Jakarta, Inisiatifnews.com Ketua Departemen Komunikasi dan Media KSPI, Kahar S. Cahyono menyampaikan, bahwa Presiden KSPI akan menggelar konferensi pers terkait dengan sikap mereka terhadap rencana Upah Minimum Provinsi (UMP) 2022 versi Menteri Tenaga Kerja Ida Fauziyah.
“Adapun agenda yang akan disampaikan dalam Konferensi Pers ini adalah menolak formula kenaikan upah minimum 2022 versi Menaker,” kata Kahar dalam keterangannya yang diterima Inisiatifnews.com, Senin (15/11).
Perlu diketahui, bahwa Kementerian Tenaga Kerja mengatakan, bahwa upah minimum provinsi (UMP) tahun 2022 rata-rata naik 1,09 %. Hal ini seperti yang disampaikan oleh Dirjen Pembinaan Hubungan Industrial dan Jaminan Sosial Tenaga Kerja (PHI dan Jamsos) Kementerian Tenaga Kerja, Indah Anggoro Putri.
Dalam keterangannya secara virtual, lembaganya itu menyebut, bahwa persentase yang diutarakan itu merupakan rata-rata semua provinsi. Namun ia menekankan, bahwa bukan berarti bahwa semua provinsi akan mengalami kenaikan UMP 2022 sebesar 1,09 %.
“Rata-rata penyesuaian UMP adalah 1,09 %. Di sini kan rata-rata, bukan berarti semua provinsi naik 1,09 %,” ujar Putri hari ini.
Sementara itu sebelumnya, KSPI sendiri melalui berbagai narasi yang diutarakan bahwa pihaknya mendesak pemerintah untuk menaikkan UMP 2022 antara 7-10 persen.
Menurut Iqbal, angka 7 sampai 10 persen itu bukan tiba-tiba muncul, melainkan berasal dari hasil survei pasar yang dilakukan oleh serikat buruh dengan menggunakan parameter kebutuhan hidup layak (KHL) sesuai dengan rujukan UU Nomor 13 Tahun 2003 tentang Ketenagakerjaan.

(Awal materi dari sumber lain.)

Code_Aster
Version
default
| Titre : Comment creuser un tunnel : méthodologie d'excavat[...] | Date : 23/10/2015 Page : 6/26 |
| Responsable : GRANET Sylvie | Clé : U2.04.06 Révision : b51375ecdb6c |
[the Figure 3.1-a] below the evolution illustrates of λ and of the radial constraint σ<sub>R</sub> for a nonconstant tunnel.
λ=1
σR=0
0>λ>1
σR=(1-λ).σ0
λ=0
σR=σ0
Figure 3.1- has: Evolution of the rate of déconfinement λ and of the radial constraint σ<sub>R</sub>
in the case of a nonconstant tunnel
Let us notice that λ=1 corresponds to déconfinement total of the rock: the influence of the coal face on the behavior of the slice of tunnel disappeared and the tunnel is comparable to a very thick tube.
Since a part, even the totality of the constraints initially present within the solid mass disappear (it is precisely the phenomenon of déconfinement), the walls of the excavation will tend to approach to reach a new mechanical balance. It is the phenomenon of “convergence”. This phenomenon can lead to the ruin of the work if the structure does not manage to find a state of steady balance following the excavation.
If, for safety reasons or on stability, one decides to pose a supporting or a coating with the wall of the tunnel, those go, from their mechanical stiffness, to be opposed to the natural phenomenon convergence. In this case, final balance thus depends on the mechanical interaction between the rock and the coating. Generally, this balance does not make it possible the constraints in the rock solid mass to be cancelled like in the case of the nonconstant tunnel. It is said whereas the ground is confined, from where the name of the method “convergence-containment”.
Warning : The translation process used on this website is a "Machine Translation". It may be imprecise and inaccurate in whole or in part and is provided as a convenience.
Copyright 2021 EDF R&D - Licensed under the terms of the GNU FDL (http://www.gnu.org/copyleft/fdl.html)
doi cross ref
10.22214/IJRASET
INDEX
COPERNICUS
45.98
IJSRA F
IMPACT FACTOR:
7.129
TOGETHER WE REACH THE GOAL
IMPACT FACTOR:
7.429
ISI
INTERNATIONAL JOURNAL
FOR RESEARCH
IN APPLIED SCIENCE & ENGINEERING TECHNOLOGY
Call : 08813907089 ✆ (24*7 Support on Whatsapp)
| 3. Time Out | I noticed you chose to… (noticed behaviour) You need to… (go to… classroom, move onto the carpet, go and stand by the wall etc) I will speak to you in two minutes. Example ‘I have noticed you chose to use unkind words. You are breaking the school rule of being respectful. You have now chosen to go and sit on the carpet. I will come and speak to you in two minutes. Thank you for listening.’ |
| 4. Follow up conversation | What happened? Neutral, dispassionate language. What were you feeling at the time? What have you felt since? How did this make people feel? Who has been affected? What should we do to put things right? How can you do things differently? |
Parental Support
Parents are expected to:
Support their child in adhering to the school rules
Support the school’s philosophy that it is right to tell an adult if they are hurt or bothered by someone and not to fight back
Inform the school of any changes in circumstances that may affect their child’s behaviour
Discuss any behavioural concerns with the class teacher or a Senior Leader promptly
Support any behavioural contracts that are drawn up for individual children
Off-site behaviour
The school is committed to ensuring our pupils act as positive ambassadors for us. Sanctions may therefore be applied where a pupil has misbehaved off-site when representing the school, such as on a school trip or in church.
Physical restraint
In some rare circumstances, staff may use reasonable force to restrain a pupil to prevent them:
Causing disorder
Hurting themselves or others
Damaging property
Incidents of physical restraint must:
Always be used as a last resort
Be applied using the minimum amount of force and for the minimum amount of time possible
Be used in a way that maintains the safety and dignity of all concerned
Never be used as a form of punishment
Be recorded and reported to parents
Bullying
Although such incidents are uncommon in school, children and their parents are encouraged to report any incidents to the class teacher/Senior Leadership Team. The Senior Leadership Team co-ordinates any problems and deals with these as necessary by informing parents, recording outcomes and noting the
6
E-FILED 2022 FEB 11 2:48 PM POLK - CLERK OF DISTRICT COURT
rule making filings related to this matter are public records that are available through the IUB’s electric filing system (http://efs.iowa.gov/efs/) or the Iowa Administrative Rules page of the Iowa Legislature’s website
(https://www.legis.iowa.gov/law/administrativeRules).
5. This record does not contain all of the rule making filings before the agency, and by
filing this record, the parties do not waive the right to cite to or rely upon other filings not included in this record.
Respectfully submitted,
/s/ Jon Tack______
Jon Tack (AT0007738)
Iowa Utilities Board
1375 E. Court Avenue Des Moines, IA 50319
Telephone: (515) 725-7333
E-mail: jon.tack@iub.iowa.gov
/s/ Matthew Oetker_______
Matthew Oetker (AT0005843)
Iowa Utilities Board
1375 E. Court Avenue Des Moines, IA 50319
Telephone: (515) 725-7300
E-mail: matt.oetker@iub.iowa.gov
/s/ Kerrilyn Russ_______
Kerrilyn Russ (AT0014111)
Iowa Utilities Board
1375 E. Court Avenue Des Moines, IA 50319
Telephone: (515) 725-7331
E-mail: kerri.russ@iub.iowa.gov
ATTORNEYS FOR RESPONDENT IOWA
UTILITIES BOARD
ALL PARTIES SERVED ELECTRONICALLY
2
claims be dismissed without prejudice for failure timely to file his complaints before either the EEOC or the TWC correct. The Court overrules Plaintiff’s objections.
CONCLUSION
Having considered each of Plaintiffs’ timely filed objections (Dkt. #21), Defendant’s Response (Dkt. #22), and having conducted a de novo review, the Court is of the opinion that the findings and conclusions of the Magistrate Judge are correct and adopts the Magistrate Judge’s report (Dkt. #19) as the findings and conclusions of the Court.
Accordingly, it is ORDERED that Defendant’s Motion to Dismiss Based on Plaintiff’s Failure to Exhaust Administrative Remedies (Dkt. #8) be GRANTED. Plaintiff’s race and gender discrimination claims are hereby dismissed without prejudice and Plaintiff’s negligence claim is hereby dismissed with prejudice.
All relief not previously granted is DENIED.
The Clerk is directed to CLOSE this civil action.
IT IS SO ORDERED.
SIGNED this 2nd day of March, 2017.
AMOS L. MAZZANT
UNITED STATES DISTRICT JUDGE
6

“Berdasarkan hasil survei yang dilakukan KSPI di 10 provinsi, di mana di tiap provinsi dilakukan survei di 5 pasar tradisional dengan menggunakan parameter 60 item KHL sesuai UU Nomor 13 Tahun 2003, didapatlah rata-rata kenaikan UMK/UMP adalah 7%-10%,” kata Said Iqbal dalam keterangannya, Rabu (10/11).
Alasan KSPI menggunakan UU Nomor 13 Tahun 2003 adalah karena saat ini buruh sedang menggugat UU Nomor 11 Tahun 2020 tentang Cipta Kerja di Mahkamah Konstitusi (MK). Sehingga instrumen hukum yang dianggap saat ini lebih relevan untuk diterapkan adalah UU tersebut.
“Karena judicial review UU Cipta Kerja belum inkrah, maka Undang-Undang dan Peraturan Pemerintah yang lama masih berlaku,” ujarnya.
Selain menyikapi persoalan kenaikan UMP 2022 versi Kementerian Tenaga Kerja, KSPI juga akan menyampaikan rencana mereka untuk melakukan mogok nasional.
Aksi mogok nasional ini juga masih berkaitan dengan wacana Kemenaker yang akan menaikkan UMP 2022 hanya sebesar 1,09 persen itu.
“Rencana mogok nasional 2 juta buruh dengan cara stop produksi sesuai konstitusi untuk menolak kenaikan upah minimum 2022 versi Menaker tersebut,” ujarnya.